В то утро он принес мне газеты, письма от адвоката, от друзей, от Оуэнсов, еще одно письмо от Белль с карандашным рисунком – птичка в клетке. Картинка пронзила мне сердце, будто то был не листок бумаги, а крюк мясника. Муж сказал, что дочь ночью плакала.
– Но утром распевала песенку про Макгинти, веселая как птичка.
– Ты совсем ума лишился? – вскинулась я. – Считаешь, что она и без матери обойдется?
– Я этого не говорил. Просто я из кожи вон лезу, чтобы она не чувствовала себя несчастной.
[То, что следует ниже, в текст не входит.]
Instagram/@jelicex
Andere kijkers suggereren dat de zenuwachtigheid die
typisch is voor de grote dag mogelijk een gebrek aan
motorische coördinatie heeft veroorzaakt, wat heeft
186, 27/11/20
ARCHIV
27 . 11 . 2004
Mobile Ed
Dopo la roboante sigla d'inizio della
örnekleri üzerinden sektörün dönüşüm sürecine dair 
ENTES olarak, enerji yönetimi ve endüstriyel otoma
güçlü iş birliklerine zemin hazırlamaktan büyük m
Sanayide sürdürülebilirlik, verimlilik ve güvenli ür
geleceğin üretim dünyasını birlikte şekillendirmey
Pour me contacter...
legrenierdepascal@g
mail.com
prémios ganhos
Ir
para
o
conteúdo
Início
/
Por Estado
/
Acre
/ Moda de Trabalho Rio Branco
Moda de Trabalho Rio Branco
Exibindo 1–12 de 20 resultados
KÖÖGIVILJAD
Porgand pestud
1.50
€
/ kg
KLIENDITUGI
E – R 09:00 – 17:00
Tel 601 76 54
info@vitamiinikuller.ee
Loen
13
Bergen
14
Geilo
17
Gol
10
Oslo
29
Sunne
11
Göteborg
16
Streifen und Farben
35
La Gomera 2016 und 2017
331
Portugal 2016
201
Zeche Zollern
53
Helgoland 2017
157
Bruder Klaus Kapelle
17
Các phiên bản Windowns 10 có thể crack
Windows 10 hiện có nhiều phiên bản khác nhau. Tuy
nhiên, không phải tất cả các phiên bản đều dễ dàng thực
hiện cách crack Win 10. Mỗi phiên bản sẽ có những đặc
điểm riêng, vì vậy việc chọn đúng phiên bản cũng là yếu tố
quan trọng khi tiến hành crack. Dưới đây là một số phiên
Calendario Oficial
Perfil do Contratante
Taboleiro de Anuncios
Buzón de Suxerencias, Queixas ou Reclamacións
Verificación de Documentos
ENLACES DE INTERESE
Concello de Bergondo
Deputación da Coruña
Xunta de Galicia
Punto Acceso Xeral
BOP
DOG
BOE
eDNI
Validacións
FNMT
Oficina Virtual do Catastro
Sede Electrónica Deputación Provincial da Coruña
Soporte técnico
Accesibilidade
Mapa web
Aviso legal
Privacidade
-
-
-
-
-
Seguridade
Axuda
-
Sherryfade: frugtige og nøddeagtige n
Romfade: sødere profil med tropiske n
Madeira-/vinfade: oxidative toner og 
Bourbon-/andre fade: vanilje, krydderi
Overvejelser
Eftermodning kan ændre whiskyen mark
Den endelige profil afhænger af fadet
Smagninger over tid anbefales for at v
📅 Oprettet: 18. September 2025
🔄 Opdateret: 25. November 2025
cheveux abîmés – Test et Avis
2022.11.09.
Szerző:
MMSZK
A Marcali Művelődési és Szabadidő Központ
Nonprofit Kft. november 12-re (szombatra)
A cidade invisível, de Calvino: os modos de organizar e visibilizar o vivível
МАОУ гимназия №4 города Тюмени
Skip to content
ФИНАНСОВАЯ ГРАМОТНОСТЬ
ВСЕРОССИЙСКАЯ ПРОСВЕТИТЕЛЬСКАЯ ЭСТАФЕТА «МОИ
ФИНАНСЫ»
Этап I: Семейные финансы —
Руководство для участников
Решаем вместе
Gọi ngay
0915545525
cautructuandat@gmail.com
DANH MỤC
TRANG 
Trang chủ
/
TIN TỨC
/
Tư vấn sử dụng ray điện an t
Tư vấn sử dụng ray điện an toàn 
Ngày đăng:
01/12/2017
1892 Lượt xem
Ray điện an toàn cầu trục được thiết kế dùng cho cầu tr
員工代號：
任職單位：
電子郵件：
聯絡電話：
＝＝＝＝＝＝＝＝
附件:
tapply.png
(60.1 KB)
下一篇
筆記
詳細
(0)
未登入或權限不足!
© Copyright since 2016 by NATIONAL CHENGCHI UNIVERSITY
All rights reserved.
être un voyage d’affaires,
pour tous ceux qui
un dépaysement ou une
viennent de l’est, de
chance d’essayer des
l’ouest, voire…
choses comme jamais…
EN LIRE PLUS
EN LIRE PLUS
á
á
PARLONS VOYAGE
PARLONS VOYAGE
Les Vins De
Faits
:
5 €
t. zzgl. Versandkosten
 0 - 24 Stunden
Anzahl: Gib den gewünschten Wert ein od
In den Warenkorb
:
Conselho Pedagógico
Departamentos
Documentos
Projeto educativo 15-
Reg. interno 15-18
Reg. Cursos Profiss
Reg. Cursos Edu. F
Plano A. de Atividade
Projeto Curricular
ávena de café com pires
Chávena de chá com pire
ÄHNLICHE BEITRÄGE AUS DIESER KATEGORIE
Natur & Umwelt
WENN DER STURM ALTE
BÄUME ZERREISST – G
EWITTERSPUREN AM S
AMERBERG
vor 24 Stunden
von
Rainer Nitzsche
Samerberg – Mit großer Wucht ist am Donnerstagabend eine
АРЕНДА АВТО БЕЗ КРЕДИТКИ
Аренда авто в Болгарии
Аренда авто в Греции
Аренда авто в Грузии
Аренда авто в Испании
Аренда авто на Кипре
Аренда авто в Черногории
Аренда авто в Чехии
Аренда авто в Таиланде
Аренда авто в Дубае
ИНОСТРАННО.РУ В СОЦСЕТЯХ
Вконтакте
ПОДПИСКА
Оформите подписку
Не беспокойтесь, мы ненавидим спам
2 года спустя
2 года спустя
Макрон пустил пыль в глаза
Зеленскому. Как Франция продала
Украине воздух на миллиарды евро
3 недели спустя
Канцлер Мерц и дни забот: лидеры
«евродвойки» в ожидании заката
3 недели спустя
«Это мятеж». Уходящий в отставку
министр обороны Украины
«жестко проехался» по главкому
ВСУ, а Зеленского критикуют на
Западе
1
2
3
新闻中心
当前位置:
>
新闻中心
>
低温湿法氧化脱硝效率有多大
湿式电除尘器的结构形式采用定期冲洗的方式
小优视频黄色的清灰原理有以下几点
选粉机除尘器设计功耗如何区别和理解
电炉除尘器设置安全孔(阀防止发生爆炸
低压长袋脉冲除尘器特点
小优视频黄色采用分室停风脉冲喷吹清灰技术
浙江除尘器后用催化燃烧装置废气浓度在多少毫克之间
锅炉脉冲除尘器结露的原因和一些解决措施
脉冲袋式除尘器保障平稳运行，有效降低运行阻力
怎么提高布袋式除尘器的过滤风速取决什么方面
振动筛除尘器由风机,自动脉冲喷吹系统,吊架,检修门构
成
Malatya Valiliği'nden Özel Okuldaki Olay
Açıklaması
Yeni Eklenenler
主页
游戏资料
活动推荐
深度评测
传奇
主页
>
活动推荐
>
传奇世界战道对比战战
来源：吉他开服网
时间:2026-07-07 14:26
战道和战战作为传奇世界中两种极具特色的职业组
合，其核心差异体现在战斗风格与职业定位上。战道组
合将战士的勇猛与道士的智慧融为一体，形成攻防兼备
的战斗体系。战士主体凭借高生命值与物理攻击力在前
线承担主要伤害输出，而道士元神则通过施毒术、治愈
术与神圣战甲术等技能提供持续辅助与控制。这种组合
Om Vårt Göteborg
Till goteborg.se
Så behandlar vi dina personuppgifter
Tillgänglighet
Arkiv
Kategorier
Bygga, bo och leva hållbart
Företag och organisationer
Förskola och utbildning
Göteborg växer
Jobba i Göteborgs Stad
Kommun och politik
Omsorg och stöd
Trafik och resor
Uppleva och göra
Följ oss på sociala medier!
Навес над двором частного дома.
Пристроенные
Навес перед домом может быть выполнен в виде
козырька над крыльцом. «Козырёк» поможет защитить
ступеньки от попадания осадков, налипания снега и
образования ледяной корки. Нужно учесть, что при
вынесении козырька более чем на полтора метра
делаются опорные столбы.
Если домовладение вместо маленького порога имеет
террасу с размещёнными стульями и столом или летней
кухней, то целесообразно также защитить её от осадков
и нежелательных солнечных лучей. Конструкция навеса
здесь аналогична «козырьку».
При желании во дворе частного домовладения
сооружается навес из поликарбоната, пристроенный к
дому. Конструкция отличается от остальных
Ты не представляешь, какой в доме кавардак.
– О, великая трагедия мистера Джонса. Невзгоды и самопожертвование.
Для меня и Чарли это были тяжкие дни. До истинных своих врагов я дотянуться не могла, а потому всю ярость и злость оставалось изливать либо на себя, либо на Чарли. Выбор пал на Чарли.
– Ты говорил, меня не арестуют! Твердил про штраф, про предупреждение!
– Боже! – простонал муж. – Ну сколько можно! Это же я не сам выдумал!
Он сидел рядом со мной на моем жалком ложе и жевал хлеб с сыром. А во мне бушевала не только злость, компанию ей составляла ревность. Он-то свободен. И денег у него полно. И фантазий всяких. А что, если… Мы словно вернулись в прошлое – пререкались и грызлись, как в старые времена, когда у нас не было ни денег, ни «французских писем», ни красавицы-дочери.
– Отмени всю рекламу! – снова велела я.
– Зачем? Мы сразу лишимся половины доходов.
– Так тебя только доходы волнуют?
– Сама знаешь, что нет. Не только. – Он похлопал по карманам и извлек исписанный листок: – Вот, посмотри, что я написал. Новое письмо от тебя.
Милостивые государи, представляющие прессу!
Женщины умирают каждый день при обычных родах, их с позором выкидывают на улицу без гроша в кармане, а ведь они ЖЕРТВЫ жестокого обращения мужчин: разврата, порочности и изнасилований.
Более того, если мужчины за свои проступки не несут никакой кары, то женщин отрывают от семьи и кидают в тюрьму по одному лишь подозрению, обвиняя их в том, что они пытались помочь отчаявшимся.
Искренне ваша,
Мадам Ж. Э. Де Босак
– Я не стану подписывать.
– Почему?
– Они разозлятся еще больше. А я хочу домой.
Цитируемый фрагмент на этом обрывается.